## DIRECTIONS
Output the entire mailing-list message about the prototype for symbolic derivatives below, character for character.

## QUOTED TEXT
## Begin
Hi,

On Sun, Jul 19, 2009 at 3:11 PM, William Stein<wst...@gmail.com> wrote:
>>> Or should we just restore old "diff" by simply sub-classing it
>>> from SFunction like what is being done  for "integration"
>>> and others?
>
> At first glance doing this sounds like a really good idea.  How hard
> would it be for you to make a mock-up prototype of this to more
> clearly demonstrate it?   I'm definitely not opposed.

OK, here is a prototype implementation.

This is based on the principle that we stop applying chain rule
when we hit a symbolic function and whose derivative isn't defined
in sage/pynac.

These are the output from my sage console
---------
sage: f(x) = function('f',x)

sage: f(x).diff(x)
diff(f(x), x, 1)

sage: f(x).diff(x,2)
diff(f(x), x, 2)

sage: sin(cos(f(x))).diff(x)
-sin(f(x))*cos(cos(f(x)))*diff(f(x), x, 1)

sage: f(sin(x)).diff(x)
diff(f(sin(x)), x, 1)
---------

I have done three things:

(1) Defined a symbolic derivative wrapper SFunction (attached).
Frankly, this is not much different than:   diff = function('diff')


(2) Added a small wrapper cython function in symbolic/pynac.pyx as

cdef public object py_derivative(unsigned id, object var, object args) except +:
    """
    """
    cdef SFunction func = get_sfunction_from_serial(id)
    assert(func is not None)
    from sage.symbolic.derivative import newdiff
    return newdiff(func(*args), var)


(3) Added a condition in "function.cpp" in pynac such that it calls
 "py_derivative" instead of applying chain rule when it hits
a symbolic function and whose derivative function is not defined.
## End
## DATA LISTING
## Begin
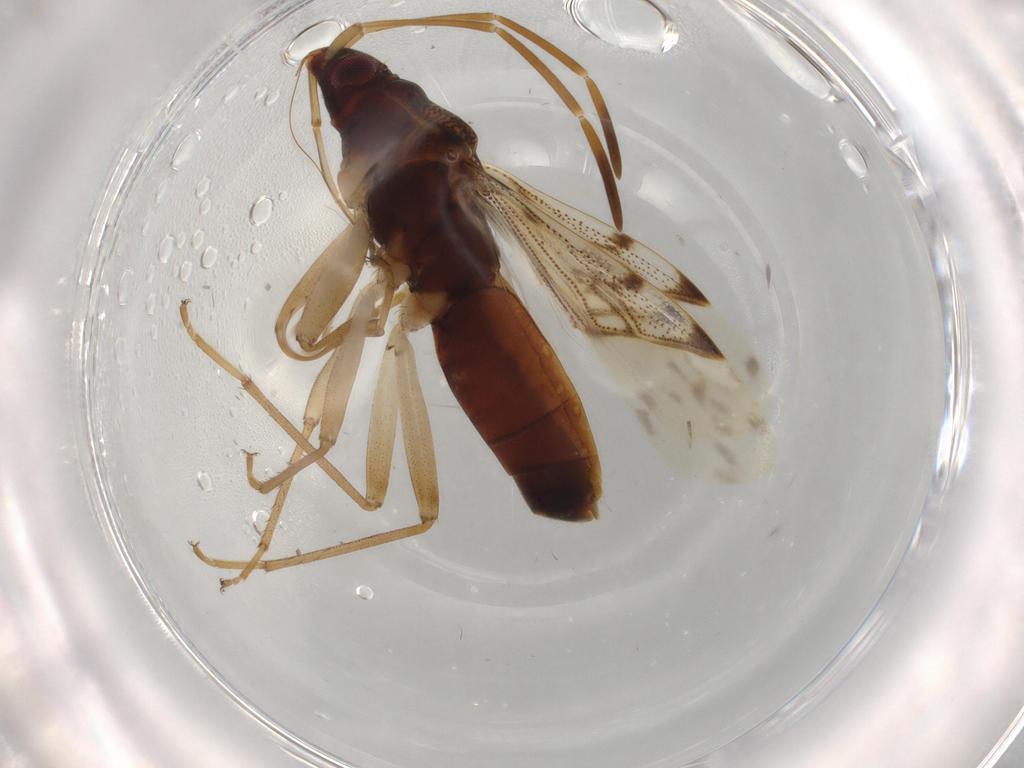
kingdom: Animalia
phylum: Arthropoda
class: Insecta
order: Hemiptera
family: Rhyparochromidae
## End
## CORRECT RESULT
Hi,

On Sun, Jul 19, 2009 at 3:11 PM, William Stein<wst...@gmail.com> wrote:
>>> Or should we just restore old "diff" by simply sub-classing it
>>> from SFunction like what is being done  for "integration"
>>> and others?
>
> At first glance doing this sounds like a really good idea.  How hard
> would it be for you to make a mock-up prototype of this to more
> clearly demonstrate it?   I'm definitely not opposed.

OK, here is a prototype implementation.

This is based on the principle that we stop applying chain rule
when we hit a symbolic function and whose derivative isn't defined
in sage/pynac.

These are the output from my sage console
---------
sage: f(x) = function('f',x)

sage: f(x).diff(x)
diff(f(x), x, 1)

sage: f(x).diff(x,2)
diff(f(x), x, 2)

sage: sin(cos(f(x))).diff(x)
-sin(f(x))*cos(cos(f(x)))*diff(f(x), x, 1)

sage: f(sin(x)).diff(x)
diff(f(sin(x)), x, 1)
---------

I have done three things:

(1) Defined a symbolic derivative wrapper SFunction (attached).
Frankly, this is not much different than:   diff = function('diff')


(2) Added a small wrapper cython function in symbolic/pynac.pyx as

cdef public object py_derivative(unsigned id, object var, object args) except +:
    """
    """
    cdef SFunction func = get_sfunction_from_serial(id)
    assert(func is not None)
    from sage.symbolic.derivative import newdiff
    return newdiff(func(*args), var)


(3) Added a condition in "function.cpp" in pynac such that it calls
 "py_derivative" instead of applying chain rule when it hits
a symbolic function and whose derivative function is not defined.